■ EXCERPT PROVIDED
■ ■ ■

The Naval Academy Preparatory School or NAPS is the preparatory school for the United States Naval Academy. NAPS is located on Naval Station Newport, Rhode Island.  The mission of the Naval Academy Preparatory School is "To enhance Midshipman Candidates' moral, mental, and physical foundations to prepare them for success at the United States Naval Academy".

History
The Naval Academy Preparatory School is the Navy's fourth oldest school; only the Naval War College, the Naval Postgraduate School, and the U.S. Naval Academy at Annapolis, Maryland are older.  Informal preparatory classes began as early as 1915.

In 1918, the Secretary of the Navy Josephus Daniels signed a provision to have up to 100 sailors from the fleet to be eligible for entry to the Academy. Due to the difficult nature of the Naval Academy's entrance examination, then Undersecretary of the Navy Franklin D. Roosevelt (future 32nd President) also allowed for a school to be founded to prepare Sailors and Marines for entry.

■ ■ ■

■ Outline labeling records
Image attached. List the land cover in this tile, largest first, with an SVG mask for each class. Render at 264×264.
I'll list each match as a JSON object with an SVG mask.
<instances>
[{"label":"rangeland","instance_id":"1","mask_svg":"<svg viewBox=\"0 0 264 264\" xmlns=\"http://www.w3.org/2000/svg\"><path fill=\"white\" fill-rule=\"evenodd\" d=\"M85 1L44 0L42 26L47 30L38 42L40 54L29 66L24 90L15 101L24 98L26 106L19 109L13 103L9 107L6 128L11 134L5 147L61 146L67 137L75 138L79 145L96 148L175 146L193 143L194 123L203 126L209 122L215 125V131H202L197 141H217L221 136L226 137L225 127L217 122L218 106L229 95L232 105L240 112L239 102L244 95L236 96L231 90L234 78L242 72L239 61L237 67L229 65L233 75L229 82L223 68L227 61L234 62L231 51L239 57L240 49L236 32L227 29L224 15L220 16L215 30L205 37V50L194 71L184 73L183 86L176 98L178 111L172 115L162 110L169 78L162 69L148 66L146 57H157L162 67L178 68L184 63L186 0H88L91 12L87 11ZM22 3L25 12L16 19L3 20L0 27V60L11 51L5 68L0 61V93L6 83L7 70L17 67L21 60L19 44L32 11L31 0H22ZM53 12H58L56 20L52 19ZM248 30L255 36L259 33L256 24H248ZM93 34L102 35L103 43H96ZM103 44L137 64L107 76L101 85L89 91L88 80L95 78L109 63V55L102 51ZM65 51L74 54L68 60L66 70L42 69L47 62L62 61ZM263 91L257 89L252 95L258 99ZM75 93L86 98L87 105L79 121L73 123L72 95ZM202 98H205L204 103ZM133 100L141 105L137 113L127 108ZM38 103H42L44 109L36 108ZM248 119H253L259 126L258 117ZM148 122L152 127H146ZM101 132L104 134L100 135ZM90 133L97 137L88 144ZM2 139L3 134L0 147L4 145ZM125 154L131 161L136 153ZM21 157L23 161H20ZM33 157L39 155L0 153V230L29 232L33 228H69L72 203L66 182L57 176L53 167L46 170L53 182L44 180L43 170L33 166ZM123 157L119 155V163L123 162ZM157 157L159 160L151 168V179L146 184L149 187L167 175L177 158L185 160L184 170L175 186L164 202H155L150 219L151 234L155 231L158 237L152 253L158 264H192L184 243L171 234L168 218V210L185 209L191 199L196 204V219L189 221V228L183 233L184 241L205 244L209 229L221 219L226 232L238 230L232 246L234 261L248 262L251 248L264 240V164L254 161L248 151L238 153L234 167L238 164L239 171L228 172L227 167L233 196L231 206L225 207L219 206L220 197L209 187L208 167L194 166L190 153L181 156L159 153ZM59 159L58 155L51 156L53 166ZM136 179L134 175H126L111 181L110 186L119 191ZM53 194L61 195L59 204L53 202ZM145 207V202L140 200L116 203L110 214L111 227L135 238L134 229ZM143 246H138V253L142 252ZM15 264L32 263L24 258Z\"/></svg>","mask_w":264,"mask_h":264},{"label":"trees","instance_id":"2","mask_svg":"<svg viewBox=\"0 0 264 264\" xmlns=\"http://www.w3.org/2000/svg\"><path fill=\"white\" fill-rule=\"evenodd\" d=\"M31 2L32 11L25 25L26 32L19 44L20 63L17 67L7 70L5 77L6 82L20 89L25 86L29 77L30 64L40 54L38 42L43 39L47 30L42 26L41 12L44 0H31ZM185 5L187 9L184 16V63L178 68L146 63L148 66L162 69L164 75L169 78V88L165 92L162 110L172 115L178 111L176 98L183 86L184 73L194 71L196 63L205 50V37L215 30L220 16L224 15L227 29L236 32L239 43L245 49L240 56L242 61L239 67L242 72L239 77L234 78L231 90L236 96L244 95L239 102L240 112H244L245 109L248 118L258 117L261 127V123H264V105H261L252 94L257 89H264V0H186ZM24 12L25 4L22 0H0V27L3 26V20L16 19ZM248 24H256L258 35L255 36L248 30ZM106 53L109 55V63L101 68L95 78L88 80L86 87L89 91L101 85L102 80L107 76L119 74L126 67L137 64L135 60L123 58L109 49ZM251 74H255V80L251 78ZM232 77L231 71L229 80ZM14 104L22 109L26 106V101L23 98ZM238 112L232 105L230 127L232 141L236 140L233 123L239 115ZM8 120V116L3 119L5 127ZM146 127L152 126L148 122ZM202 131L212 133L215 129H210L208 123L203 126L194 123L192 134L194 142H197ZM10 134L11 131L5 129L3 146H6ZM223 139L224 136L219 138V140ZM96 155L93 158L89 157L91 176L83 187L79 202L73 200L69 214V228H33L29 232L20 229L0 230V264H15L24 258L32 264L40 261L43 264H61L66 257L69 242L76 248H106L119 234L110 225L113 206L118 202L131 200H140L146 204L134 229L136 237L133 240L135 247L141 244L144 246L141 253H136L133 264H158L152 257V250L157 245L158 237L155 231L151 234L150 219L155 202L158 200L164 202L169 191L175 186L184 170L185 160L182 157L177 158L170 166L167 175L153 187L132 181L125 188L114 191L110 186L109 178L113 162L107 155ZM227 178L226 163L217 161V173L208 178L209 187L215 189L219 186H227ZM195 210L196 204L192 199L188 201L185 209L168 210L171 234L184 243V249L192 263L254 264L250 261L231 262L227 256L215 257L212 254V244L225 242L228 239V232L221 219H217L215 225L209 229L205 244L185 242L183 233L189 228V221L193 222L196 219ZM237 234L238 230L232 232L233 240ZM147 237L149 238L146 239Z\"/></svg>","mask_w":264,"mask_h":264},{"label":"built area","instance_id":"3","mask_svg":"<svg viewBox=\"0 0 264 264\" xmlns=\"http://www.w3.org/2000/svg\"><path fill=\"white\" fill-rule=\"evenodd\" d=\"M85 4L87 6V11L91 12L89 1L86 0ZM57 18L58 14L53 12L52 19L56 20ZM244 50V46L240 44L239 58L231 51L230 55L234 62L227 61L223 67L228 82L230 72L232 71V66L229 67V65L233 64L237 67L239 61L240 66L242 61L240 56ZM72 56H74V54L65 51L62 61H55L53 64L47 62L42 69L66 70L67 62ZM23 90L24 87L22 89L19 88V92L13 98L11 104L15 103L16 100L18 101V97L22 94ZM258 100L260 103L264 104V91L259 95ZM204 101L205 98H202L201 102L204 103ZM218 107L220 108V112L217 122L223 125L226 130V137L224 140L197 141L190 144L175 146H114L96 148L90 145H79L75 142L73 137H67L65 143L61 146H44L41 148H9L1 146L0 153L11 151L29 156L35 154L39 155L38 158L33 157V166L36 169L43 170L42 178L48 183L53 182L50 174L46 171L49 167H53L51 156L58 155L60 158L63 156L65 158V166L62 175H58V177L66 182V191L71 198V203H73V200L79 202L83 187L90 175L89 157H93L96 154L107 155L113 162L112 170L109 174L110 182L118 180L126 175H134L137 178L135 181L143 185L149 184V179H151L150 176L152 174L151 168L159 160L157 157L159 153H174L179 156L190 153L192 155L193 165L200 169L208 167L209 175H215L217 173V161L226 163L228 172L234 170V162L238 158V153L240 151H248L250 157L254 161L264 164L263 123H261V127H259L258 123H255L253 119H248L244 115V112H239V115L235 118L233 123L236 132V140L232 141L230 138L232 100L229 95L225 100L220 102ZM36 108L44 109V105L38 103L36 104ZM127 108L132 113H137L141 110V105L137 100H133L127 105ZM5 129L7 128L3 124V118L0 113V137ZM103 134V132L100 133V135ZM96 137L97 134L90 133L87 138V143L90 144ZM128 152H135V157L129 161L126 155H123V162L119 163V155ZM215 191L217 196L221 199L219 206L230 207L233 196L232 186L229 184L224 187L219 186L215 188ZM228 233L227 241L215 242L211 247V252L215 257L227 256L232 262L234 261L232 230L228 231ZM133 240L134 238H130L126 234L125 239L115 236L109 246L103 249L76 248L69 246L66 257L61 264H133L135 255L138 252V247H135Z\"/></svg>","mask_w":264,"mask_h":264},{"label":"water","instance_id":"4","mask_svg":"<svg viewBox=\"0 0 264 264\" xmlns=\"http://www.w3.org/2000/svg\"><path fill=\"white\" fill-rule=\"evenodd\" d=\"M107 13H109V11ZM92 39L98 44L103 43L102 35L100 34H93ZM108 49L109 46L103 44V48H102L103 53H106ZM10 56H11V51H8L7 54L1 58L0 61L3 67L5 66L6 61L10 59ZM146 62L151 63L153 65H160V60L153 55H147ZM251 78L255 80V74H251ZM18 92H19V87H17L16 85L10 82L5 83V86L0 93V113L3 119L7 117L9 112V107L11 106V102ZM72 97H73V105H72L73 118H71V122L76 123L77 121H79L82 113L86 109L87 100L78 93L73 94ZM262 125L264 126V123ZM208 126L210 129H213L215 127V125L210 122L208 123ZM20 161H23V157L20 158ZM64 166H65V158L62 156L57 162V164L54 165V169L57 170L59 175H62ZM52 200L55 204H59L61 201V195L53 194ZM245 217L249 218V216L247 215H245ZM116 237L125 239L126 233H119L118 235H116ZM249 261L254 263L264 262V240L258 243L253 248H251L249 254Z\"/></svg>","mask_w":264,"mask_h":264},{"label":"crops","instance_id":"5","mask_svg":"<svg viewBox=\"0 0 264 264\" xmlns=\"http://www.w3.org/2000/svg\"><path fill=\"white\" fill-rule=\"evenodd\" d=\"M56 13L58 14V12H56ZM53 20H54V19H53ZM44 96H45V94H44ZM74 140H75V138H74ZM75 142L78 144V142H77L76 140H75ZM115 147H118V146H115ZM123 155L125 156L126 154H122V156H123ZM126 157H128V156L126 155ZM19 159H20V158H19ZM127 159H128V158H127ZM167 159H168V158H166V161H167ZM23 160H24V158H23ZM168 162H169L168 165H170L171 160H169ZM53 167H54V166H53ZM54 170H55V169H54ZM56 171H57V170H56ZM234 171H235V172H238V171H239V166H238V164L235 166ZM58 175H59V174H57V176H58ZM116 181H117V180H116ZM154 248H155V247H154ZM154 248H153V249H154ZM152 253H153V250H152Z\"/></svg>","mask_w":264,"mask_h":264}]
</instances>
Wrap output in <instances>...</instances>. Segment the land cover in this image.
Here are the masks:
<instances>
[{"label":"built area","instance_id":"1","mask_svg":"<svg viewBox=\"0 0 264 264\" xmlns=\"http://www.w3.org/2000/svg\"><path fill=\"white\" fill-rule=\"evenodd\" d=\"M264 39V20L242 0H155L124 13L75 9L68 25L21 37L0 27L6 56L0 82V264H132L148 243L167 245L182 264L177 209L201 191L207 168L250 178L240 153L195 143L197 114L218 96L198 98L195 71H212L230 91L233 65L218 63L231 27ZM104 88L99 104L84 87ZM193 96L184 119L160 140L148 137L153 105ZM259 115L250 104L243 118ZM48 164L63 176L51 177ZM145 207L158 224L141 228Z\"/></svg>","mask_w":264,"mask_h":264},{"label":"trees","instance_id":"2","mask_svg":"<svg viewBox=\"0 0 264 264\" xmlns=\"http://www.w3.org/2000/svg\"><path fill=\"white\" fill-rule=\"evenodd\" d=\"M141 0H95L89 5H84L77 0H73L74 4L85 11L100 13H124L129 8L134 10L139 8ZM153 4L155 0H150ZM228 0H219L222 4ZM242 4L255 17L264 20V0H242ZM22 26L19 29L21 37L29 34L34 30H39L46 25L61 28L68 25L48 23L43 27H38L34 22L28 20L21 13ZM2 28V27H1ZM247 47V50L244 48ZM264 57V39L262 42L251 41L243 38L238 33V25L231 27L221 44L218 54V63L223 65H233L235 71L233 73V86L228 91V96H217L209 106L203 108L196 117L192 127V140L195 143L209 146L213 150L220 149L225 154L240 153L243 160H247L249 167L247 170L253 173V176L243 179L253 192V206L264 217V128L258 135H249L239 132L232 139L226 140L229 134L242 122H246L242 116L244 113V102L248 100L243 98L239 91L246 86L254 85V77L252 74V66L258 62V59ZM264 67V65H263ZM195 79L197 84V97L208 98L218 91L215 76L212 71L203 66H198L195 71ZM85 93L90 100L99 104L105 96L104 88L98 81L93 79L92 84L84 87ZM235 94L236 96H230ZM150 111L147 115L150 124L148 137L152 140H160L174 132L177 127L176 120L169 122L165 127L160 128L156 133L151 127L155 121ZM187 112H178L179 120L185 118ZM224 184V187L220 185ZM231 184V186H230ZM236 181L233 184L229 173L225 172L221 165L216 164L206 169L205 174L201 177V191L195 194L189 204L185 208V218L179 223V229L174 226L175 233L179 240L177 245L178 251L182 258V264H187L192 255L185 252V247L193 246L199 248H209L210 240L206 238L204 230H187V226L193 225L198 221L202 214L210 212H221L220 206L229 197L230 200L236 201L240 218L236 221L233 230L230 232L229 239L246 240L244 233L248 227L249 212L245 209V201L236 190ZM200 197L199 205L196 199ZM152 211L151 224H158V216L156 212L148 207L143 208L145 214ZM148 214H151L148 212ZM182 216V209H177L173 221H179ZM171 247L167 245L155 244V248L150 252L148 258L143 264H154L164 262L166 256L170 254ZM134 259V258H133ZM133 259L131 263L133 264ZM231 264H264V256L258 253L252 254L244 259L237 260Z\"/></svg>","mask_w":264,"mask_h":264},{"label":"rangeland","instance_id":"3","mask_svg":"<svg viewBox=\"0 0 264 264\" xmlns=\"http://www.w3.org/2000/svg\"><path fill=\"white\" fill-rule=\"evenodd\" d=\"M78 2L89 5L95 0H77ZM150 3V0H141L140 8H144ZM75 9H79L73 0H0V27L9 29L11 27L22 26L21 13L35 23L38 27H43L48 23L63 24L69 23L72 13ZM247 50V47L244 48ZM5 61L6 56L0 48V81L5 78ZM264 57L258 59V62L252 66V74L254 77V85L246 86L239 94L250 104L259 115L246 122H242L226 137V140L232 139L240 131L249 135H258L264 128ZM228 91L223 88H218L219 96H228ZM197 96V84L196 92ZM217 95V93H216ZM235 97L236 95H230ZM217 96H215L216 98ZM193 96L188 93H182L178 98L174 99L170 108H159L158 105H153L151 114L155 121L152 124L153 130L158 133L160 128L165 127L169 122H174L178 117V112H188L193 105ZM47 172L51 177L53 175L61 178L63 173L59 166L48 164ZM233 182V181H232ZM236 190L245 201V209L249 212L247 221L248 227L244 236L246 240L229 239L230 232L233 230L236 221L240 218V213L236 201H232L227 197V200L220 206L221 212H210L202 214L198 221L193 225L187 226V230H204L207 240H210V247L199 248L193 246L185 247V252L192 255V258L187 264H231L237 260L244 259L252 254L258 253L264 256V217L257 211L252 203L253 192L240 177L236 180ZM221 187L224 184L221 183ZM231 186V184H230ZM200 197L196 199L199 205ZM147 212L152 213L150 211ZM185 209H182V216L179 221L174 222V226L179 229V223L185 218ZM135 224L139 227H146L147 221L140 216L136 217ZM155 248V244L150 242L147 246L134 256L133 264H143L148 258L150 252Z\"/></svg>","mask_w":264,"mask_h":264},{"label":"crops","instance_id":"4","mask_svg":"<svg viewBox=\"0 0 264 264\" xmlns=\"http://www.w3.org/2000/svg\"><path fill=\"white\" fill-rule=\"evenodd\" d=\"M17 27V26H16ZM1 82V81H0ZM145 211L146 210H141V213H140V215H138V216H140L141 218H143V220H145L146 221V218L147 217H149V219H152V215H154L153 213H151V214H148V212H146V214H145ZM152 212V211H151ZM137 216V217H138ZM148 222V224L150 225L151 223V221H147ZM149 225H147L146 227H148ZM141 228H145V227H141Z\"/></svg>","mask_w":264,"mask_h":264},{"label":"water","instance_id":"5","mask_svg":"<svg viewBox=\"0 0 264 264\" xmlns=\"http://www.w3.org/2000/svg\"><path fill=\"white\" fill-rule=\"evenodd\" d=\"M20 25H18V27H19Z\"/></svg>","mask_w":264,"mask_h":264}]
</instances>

■ ■ ■

■ OBJECTIVE
Please name the Navy schools that the text on the Naval Academy Preparatory School says are older than it.

■ ANSWER TO THE PROBLEM
The Naval War College, the Naval Postgraduate School, and the U.S. Naval Academy at Annapolis, Maryland.